*Material provided*:
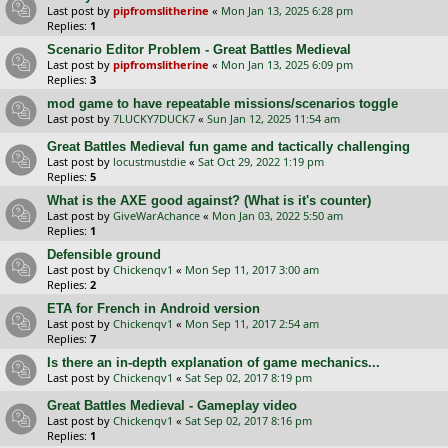
Last post by
pipfromslitherine
«
Mon Jan 13, 2025 6:28 pm
Replies:
1
Scenario Editor Problem - Great Battles Medieval
Last post by
pipfromslitherine
«
Mon Jan 13, 2025 6:09 pm
Replies:
3
mod game to have repeatable missions/scenarios toggle
Last post by
7LUCKY7DUCK7
«
Sun Jan 12, 2025 11:54 am
Great Battles Medieval fun game and tactically challenging
Last post by
locustmustdie
«
Sat Oct 29, 2022 1:19 pm
Replies:
5
What is the AXE good against? (What is it's counter)
Last post by
GiveWarAchance
«
Mon Jan 03, 2022 5:50 am
Replies:
1
Defensible ground
Last post by
Chickenqv1
«
Mon Sep 11, 2017 3:00 am
Replies:
2
ETA for French in Android version
Last post by
Chickenqv1
«
Mon Sep 11, 2017 2:54 am
Replies:
7
Is there an in-depth explanation of game mechanics...
Last post by
Chickenqv1
«
Sat Sep 02, 2017 8:19 pm
Great Battles Medieval - Gameplay video
Last post by
Chickenqv1
«
Sat Sep 02, 2017 8:16 pm
Replies:
1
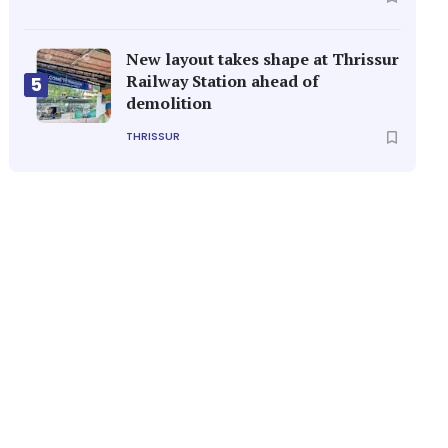
New layout takes shape at Thrissur
Railway Station ahead of
5
demolition
THRISSUR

*Action item*: Search the data for the string "Medieval" and copy out every line where it is found.

*Answer to the problem*:
Scenario Editor Problem - Great Battles Medieval
Great Battles Medieval fun game and tactically challenging
Great Battles Medieval - Gameplay video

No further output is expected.